Still, as the IMF makes clear, increased tariffs are the main drag on the global economic outlook, and an improvement hinges on resolution of the US trade conflict with China, along with “the resulting policy uncertainty.”
China’s delegation to Davos this year is led by Vice President Wang Qishan. Trump’s decision last week to pull the whole US government delegation means Wang won’t get to meet with Treasury Secretary Steve Mnuchin and discuss the trade conflict.
For all his bluster, diplomats point to the fact that Trump has not radically altered the American-led web of alliances.
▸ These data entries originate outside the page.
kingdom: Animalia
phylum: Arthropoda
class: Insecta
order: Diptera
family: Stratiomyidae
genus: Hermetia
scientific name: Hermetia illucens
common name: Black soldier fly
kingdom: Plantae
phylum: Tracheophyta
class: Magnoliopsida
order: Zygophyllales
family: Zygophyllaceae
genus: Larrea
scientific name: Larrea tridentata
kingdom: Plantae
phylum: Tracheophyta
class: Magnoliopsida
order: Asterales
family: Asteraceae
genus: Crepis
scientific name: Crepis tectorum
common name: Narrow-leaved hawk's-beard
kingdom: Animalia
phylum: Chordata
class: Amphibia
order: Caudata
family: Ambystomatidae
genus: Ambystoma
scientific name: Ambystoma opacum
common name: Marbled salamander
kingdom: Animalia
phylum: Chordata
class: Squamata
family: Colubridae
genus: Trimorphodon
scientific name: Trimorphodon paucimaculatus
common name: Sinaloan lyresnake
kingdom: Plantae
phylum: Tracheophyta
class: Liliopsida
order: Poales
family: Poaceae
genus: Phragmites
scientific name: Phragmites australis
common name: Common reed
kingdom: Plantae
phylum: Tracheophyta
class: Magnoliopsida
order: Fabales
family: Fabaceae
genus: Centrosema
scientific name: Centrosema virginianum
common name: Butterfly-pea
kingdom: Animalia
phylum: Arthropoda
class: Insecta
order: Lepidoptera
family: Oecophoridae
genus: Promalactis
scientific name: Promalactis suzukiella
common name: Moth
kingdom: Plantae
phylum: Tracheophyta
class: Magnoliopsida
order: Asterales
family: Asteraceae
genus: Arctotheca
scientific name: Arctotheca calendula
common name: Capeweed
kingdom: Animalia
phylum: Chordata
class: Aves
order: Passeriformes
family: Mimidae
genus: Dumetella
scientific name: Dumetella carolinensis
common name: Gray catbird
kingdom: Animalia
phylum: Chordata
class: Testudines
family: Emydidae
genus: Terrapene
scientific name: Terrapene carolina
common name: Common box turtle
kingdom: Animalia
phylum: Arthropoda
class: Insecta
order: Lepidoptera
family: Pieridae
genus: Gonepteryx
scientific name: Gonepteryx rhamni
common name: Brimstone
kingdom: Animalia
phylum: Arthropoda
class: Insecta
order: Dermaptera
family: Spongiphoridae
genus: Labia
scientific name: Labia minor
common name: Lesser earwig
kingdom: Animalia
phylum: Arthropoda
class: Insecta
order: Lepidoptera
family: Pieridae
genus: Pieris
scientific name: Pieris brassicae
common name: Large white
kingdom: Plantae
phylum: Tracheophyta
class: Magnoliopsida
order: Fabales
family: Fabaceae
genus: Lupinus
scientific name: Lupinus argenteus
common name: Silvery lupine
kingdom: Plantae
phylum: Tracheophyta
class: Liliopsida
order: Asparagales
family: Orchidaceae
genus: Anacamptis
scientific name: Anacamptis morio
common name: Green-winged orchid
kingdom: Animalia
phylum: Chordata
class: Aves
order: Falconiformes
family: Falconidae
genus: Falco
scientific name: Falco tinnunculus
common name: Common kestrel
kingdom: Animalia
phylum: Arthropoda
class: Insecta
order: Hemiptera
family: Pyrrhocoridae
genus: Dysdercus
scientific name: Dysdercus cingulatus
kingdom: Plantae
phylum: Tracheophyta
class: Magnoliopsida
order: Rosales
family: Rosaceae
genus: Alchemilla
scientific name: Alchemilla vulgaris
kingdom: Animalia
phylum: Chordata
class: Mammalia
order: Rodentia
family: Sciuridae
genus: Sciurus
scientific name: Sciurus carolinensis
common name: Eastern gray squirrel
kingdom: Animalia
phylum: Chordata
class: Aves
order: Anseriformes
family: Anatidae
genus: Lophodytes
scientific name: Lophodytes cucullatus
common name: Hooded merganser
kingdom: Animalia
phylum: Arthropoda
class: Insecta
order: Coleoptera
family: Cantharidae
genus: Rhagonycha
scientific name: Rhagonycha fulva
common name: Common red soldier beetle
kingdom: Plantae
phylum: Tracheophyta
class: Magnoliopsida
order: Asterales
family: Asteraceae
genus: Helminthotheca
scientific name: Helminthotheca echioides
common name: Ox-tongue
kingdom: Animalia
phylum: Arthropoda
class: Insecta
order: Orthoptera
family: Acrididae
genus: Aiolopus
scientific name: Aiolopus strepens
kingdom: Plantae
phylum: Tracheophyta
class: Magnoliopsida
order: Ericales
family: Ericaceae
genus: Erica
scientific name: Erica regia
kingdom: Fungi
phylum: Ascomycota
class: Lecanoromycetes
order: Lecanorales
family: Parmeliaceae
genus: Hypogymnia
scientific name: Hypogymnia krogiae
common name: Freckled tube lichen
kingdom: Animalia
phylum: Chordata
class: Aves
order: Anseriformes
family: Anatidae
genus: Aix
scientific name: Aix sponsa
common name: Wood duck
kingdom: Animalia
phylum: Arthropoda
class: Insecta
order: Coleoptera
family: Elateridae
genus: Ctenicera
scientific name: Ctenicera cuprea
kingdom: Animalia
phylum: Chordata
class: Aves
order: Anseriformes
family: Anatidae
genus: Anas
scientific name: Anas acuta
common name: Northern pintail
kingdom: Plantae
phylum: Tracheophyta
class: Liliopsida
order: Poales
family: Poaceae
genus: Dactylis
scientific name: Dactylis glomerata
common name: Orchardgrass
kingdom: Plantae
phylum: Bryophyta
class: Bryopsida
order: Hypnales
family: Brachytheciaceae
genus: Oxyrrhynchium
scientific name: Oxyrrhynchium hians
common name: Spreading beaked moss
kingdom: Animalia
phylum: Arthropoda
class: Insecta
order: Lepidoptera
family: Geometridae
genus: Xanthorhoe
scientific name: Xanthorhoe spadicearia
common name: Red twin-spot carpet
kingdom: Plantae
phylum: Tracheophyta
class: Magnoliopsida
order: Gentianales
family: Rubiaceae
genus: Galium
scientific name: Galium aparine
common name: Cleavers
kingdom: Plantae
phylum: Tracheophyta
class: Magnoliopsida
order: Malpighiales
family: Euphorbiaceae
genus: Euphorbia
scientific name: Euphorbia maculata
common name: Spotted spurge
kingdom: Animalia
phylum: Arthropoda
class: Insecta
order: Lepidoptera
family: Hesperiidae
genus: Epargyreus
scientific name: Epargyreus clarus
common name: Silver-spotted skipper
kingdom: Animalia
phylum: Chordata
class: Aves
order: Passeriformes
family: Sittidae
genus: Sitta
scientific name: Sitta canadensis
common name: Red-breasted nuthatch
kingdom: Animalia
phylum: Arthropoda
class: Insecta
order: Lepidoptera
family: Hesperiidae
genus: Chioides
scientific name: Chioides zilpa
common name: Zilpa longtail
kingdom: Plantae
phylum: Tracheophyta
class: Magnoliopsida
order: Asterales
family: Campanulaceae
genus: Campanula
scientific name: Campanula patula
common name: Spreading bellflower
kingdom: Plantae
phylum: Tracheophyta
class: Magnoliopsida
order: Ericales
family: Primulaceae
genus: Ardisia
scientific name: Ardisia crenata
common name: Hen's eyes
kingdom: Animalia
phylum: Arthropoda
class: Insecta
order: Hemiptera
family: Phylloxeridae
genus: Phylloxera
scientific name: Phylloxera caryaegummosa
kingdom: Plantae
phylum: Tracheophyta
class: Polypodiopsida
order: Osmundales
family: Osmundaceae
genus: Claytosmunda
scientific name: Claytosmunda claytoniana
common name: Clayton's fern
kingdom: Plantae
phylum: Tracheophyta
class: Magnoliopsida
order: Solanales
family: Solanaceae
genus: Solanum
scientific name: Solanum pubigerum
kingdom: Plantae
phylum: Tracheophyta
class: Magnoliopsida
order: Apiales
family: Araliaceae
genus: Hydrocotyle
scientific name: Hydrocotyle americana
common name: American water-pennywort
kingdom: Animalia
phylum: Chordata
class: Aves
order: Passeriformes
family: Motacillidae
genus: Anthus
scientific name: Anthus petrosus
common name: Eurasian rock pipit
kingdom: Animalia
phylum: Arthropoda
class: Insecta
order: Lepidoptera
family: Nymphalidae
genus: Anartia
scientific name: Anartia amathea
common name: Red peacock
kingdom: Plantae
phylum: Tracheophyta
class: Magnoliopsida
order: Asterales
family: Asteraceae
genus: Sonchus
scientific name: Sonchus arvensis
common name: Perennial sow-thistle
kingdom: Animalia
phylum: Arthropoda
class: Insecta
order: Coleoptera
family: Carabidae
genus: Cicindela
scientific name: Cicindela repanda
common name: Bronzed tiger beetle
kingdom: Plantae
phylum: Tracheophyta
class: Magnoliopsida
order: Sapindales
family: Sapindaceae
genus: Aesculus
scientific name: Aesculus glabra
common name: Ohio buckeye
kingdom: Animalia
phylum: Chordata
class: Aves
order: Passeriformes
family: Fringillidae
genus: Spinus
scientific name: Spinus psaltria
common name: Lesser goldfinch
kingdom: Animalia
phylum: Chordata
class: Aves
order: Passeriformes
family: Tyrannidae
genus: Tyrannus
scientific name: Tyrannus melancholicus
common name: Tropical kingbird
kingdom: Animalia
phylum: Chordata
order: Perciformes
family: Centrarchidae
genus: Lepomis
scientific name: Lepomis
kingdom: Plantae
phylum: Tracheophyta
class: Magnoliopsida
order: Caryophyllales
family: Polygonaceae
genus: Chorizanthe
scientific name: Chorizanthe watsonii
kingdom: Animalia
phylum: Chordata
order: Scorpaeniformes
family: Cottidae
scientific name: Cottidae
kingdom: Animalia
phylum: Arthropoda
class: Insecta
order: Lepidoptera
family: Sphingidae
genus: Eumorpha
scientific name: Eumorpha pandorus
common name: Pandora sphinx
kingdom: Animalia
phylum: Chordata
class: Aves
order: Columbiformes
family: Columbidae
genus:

He renegotiated trade deals with Canada, Mexico and South Korea that left much of the substance intact, and his complaints about Europe’s defence spending, China’s trade practices and Iran’s regional role could have been championed by other Republican presidents.
Yet for Russia, Trump’s unpredictability has led to worsening ties. The president’s abrupt cancellation of an expected meeting with Vladimir Putin at the Group of 20 summit in Argentina last year — the third such snub for the Russian leader in 12 months — was the last straw, with Russian government officials lamenting that the president’s aides are playing him as they like.
“Moscow is ready for more disturbing moves in all possible directions,” said Fyodor Lukyanov, head of the Council on Foreign and Defense Policy, a research group which advises the Kremlin. “There are no illusions about Trump left.”